Prompt:
Please repeat the records below exactly, but only from the line that contains "Of the hook rack at (567, 379) and" onward, ending with the last line.

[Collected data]
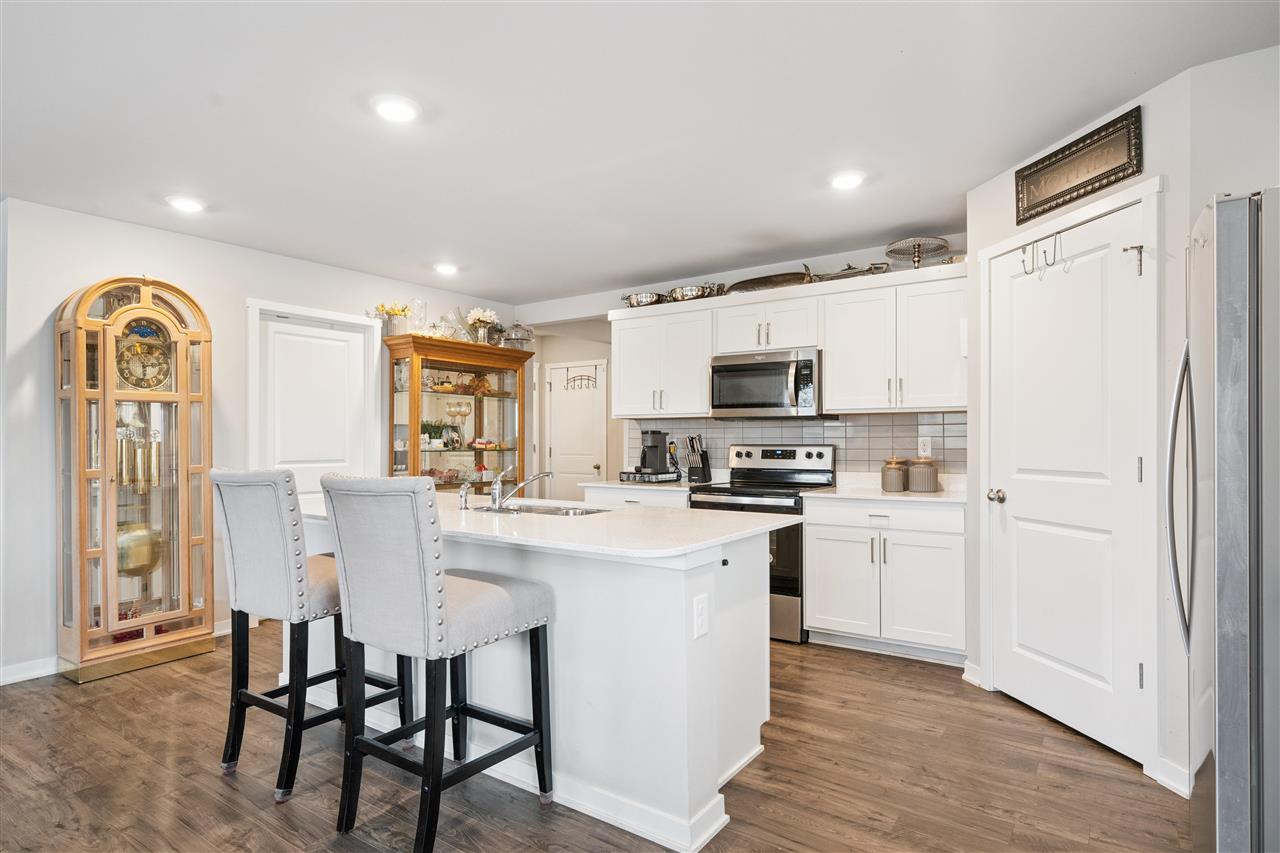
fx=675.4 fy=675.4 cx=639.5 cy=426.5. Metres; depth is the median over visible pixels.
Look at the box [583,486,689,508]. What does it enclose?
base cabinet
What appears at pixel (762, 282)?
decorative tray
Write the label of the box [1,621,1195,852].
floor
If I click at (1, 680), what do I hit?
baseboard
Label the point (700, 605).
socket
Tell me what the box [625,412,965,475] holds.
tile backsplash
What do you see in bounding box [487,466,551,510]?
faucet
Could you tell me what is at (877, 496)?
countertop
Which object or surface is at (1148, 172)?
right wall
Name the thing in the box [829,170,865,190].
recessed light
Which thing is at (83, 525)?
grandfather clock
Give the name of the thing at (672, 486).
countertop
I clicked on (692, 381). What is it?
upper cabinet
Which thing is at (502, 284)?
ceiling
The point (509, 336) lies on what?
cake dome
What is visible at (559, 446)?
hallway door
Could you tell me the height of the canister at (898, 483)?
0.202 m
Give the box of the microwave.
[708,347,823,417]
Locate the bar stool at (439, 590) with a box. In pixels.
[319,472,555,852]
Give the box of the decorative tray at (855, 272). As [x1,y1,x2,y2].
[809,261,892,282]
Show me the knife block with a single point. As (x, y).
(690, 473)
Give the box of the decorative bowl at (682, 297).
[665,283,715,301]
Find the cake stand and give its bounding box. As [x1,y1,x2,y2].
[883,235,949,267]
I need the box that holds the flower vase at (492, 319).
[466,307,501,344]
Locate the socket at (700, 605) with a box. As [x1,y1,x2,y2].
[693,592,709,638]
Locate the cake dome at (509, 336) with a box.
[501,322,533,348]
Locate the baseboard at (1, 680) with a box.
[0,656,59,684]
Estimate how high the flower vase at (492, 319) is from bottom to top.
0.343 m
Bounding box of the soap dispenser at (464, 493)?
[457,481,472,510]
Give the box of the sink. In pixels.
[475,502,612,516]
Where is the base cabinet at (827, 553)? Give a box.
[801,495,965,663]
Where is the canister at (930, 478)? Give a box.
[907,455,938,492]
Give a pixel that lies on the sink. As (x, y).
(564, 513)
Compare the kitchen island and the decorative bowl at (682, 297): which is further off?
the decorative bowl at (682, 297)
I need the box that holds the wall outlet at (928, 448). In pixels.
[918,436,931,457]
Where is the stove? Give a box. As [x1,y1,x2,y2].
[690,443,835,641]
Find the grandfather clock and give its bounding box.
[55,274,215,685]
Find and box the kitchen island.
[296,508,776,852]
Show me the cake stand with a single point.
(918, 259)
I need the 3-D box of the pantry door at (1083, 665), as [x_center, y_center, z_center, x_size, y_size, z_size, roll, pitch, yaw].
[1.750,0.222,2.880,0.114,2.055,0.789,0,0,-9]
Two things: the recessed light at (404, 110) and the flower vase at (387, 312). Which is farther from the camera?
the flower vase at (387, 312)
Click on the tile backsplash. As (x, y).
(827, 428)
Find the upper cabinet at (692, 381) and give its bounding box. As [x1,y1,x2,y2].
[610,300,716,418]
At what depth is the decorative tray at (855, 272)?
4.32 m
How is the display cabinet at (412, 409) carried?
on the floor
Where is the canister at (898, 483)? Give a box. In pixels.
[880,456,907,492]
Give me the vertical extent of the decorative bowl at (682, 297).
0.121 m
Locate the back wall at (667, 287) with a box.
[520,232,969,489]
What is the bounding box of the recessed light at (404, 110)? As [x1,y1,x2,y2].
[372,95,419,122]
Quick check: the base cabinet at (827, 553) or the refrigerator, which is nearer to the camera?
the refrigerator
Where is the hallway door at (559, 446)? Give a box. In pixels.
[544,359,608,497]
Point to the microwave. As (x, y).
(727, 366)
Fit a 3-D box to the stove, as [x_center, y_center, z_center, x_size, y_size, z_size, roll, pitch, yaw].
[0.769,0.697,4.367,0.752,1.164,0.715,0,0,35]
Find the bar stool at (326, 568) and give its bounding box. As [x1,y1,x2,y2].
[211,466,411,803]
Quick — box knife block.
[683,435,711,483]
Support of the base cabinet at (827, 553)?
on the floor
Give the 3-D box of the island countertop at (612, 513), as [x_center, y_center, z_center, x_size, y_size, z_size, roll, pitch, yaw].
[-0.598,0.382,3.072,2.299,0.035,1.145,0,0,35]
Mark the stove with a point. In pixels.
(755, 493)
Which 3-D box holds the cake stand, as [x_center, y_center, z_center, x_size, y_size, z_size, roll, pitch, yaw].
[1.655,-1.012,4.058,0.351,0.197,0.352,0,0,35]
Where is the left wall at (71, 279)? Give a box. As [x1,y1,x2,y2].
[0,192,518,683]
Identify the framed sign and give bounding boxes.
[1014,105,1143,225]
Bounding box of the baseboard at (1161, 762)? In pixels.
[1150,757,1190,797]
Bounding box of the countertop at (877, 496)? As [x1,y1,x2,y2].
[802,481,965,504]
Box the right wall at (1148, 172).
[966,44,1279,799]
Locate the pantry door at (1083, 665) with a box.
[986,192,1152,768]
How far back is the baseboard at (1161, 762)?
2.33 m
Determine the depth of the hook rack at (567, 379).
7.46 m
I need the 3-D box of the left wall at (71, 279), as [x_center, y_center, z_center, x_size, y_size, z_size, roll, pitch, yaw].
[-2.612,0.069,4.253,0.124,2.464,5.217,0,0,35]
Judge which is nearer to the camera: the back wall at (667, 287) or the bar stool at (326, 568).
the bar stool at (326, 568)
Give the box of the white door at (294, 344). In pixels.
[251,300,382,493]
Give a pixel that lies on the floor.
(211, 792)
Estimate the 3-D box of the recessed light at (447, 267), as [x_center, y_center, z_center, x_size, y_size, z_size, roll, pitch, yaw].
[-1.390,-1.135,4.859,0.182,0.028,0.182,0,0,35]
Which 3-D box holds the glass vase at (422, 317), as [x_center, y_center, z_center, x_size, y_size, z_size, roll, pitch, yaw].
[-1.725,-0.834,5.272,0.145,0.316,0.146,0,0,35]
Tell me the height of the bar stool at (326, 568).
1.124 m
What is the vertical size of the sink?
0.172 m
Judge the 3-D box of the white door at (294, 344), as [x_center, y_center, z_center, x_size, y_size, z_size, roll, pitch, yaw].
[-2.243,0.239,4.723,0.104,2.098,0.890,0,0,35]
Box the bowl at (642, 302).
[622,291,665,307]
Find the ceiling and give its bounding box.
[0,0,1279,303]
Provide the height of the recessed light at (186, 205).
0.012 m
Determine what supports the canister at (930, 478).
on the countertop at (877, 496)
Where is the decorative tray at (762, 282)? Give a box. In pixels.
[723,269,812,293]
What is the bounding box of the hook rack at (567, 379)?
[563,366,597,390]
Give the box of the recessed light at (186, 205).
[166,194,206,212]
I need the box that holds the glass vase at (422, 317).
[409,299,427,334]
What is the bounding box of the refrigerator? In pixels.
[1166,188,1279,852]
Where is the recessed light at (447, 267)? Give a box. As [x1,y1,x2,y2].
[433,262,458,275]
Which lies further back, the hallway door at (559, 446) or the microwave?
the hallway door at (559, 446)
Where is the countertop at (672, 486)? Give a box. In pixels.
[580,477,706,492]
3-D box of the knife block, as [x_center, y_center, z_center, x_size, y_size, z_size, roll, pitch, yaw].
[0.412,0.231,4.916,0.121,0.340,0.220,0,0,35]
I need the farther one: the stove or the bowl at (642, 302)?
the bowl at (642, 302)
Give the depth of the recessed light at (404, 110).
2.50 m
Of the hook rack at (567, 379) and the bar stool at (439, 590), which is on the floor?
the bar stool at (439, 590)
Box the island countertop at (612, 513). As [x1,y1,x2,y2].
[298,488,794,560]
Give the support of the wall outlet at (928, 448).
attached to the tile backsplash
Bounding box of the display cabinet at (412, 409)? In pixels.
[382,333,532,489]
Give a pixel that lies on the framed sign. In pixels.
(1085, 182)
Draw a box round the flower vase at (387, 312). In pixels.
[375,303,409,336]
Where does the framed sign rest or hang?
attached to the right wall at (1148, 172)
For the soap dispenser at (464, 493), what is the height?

Response area:
Of the hook rack at (567, 379) and the bar stool at (439, 590), which is on the floor?
the bar stool at (439, 590)
Box the island countertop at (612, 513). As [x1,y1,x2,y2].
[298,488,794,560]
Give the support of the wall outlet at (928, 448).
attached to the tile backsplash
Bounding box of the display cabinet at (412, 409)? In pixels.
[382,333,532,489]
Give a pixel that lies on the framed sign. In pixels.
(1085, 182)
Draw a box round the flower vase at (387, 312). In pixels.
[375,303,409,336]
Where does the framed sign rest or hang?
attached to the right wall at (1148, 172)
For the soap dispenser at (464, 493), what is the height?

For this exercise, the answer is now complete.